* Try it: Find each line in the entries that contains the string "über", and copy those lines.

-------- Data shown --------

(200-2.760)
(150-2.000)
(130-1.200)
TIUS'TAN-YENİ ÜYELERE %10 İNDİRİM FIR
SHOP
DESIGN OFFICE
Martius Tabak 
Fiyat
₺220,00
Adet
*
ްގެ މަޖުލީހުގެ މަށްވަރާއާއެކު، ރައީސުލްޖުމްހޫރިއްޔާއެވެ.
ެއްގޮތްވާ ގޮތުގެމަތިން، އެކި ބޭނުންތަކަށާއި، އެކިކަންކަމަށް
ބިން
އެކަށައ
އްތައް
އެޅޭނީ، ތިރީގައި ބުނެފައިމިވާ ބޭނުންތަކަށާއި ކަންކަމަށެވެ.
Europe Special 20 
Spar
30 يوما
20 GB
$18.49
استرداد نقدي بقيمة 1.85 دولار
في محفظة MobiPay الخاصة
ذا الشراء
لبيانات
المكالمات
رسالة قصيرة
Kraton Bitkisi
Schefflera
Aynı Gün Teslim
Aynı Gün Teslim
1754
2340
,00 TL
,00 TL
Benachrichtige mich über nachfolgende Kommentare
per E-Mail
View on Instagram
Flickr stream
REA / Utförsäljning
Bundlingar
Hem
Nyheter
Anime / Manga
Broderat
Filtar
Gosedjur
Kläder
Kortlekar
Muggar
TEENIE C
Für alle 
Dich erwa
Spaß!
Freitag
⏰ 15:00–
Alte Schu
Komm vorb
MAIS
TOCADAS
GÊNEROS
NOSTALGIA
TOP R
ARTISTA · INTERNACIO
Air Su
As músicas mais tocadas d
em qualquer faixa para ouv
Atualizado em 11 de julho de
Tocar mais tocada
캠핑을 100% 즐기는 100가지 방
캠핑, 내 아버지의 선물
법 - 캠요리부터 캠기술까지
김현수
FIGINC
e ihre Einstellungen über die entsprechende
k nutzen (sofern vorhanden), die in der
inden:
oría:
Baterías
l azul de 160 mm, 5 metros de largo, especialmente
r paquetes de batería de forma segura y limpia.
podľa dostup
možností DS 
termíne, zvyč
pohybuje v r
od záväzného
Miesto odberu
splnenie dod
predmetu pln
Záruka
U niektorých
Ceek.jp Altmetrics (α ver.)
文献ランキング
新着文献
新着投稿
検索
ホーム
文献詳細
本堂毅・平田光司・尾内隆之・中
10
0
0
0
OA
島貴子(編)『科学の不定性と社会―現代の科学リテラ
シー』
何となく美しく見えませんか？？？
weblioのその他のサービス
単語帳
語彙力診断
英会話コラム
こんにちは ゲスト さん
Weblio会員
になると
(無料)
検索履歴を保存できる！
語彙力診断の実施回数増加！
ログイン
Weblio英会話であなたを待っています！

--------

* Written response:
Benachrichtige mich über nachfolgende Kommentare
e ihre Einstellungen über die entsprechende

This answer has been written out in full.